The malware targets Python entry points: main.py, setup.py, app.py, and manage.py. The injected code uses three layers of obfuscation (base64 encoding, zlib compression, and XOR encryption) and contains an operational security check that prevents execution on Russian systems.
When run, the payload:
- Queries the Solana blockchain for encrypted command URLs
- Downloads Node.js v22.9.0 to the victim’s home directory
- Fetches and executes an AES-encrypted JavaScript payload
- Establishes persistence through a file called
~/init.json
The JavaScript payload targets cryptocurrency wallets and developer credentials, valuable assets for both financial theft and further supply chain attacks.
The Scale of Compromise
Researchers at StepSecurity, Aikido, Socket, and the OpenSourceMalware community have collectively identified 433 compromised components across GitHub Python repositories, JavaScript projects, VS Code extensions, and npm packages. The earliest Solana blockchain activity dates to November 2025, with the main GitHub injection wave hitting between March 8-13, 2026.
Django applications, machine learning research code, Streamlit dashboards, and PyPI packages have all been affected. Some organizations suffered multiple repository compromises. wecode-bootcamp-korea and HydroRoll-Team each had six or more repositories hijacked.

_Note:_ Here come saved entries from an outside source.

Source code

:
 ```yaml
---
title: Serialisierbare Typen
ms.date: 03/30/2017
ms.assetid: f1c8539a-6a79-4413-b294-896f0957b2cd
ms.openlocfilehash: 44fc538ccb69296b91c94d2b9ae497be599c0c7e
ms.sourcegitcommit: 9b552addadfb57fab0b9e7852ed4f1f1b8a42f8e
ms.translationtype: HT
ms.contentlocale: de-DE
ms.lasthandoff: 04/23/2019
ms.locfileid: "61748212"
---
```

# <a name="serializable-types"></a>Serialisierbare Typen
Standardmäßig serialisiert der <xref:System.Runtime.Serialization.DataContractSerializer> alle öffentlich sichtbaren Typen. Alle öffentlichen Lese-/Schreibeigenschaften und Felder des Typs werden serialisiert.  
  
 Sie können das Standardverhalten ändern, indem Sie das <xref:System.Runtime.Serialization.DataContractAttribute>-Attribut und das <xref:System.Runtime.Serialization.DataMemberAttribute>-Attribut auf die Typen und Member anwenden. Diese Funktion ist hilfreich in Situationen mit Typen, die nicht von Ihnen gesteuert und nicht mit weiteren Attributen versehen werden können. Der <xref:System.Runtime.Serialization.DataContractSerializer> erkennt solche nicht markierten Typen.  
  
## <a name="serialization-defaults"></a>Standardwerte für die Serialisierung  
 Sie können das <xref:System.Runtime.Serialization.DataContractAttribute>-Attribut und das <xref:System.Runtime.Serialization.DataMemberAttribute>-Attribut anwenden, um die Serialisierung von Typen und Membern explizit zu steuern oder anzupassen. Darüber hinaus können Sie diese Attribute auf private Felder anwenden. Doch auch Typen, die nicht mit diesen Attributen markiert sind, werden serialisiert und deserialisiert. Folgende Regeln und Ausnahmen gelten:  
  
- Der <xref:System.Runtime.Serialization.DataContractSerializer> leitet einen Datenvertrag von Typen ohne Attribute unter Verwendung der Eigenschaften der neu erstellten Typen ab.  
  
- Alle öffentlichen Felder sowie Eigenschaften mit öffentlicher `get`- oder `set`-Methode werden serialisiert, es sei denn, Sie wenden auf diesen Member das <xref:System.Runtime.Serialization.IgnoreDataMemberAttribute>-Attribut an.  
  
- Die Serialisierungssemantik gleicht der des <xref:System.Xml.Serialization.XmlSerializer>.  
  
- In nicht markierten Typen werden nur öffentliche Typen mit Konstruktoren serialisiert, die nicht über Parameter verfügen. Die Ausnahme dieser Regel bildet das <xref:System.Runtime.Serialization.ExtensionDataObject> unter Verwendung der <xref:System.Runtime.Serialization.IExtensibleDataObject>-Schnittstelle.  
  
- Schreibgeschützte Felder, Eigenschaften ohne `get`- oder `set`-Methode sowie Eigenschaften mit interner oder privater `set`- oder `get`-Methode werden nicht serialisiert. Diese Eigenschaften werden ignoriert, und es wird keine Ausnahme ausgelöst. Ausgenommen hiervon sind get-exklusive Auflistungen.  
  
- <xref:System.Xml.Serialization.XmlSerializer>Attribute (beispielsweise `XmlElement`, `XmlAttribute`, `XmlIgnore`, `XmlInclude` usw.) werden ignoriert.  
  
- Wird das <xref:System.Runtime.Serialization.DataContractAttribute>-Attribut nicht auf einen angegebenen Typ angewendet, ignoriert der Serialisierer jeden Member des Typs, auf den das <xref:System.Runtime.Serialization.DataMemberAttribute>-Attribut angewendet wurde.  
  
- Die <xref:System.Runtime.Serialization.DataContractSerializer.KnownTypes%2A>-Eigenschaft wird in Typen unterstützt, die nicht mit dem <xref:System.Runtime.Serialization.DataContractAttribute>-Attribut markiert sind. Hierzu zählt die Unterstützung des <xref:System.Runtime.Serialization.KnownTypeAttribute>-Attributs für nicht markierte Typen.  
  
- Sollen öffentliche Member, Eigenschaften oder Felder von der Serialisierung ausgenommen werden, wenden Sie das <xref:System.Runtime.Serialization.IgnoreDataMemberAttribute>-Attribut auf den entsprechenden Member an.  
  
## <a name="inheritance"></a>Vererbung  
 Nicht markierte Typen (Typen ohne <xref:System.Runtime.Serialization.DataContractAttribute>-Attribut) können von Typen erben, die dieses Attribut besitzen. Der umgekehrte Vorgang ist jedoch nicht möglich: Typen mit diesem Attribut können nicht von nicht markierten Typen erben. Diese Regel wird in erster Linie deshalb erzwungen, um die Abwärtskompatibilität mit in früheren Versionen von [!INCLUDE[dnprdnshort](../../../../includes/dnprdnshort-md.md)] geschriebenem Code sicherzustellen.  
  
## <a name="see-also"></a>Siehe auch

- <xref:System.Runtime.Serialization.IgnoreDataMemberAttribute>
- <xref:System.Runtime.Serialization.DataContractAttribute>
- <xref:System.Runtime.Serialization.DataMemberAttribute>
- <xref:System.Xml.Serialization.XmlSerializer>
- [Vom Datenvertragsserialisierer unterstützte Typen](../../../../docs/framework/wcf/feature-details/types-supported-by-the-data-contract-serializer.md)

Some compromised extensions remain live on the OpenVSX marketplace even after being flagged, highlighting weak validation processes in open registries.
Known Malicious Extensions
Security researchers have named several malicious extensions, though the full list continues to grow:
twilkbilk.color-highlight-css(claimed 3,500 downloads)daeumer-web.es-linter-for-vs-code(typosquats the legitimate ESLint publisher)otoboss.autoimport-extensionoigotm.my-command-palette-extensioncrotoapp.vscode-xml-extensionfedericanc.dotenv-syntax-highlighting
Many impersonate popular tools like VSCode Icons, WakaTime, and Better Comments.
How to Check If You’re Affected
Search your cloned repositories for the marker variable used across all ForceMemo variants:
grep -r "lzcdrtfxyqiplpd" .
Check for persistence artifacts:
ls -la ~/init.json
ls -la ~/node-v22.9.0-*
Review your git history for commits where the committer date differs significantly from the author date, or where the committer email is set to “null.”
On GitHub, examine your repository’s Events API for unexpected force-push events on the default branch.
Protection Measures
For Individual Developers:
- Audit installed VS Code extensions, especially those from unknown publishers
- Review extension permissions and remove anything requesting excessive access
- Enable Git’s signed commits and require them on important branches
- Use GitHub’s branch protection rules to prevent force-pushes
- Rotate GitHub tokens if you’ve installed extensions from OpenVSX in the past six months
For Organizations:
- Block installations from untrusted extension registries
- Monitor network traffic to Solana RPC endpoints and the identified C2 infrastructure
- Implement CI checks that detect force-push events on protected branches
- Review GitHub Actions logs for unauthorized commit activity
What This Means
GlassWorm represents a new class of attack: malware that propagates through the trust relationships developers build with their tools. By compromising extension registries and credential stores, a single infected developer can become the vector for hundreds of downstream victims.
The use of blockchain-based command-and-control adds another layer of difficulty for defenders. Instructions published to Solana are immutable and censorship-resistant. You can’t take down a blockchain transaction.
More concerning is what comes next. The stolen credentials enable not just cryptocurrency theft but also access to CI/CD pipelines, cloud environments, and the ability to publish malicious updates to legitimate packages. The developers building the software you use every day are now targets in a supply chain war that’s only accelerating.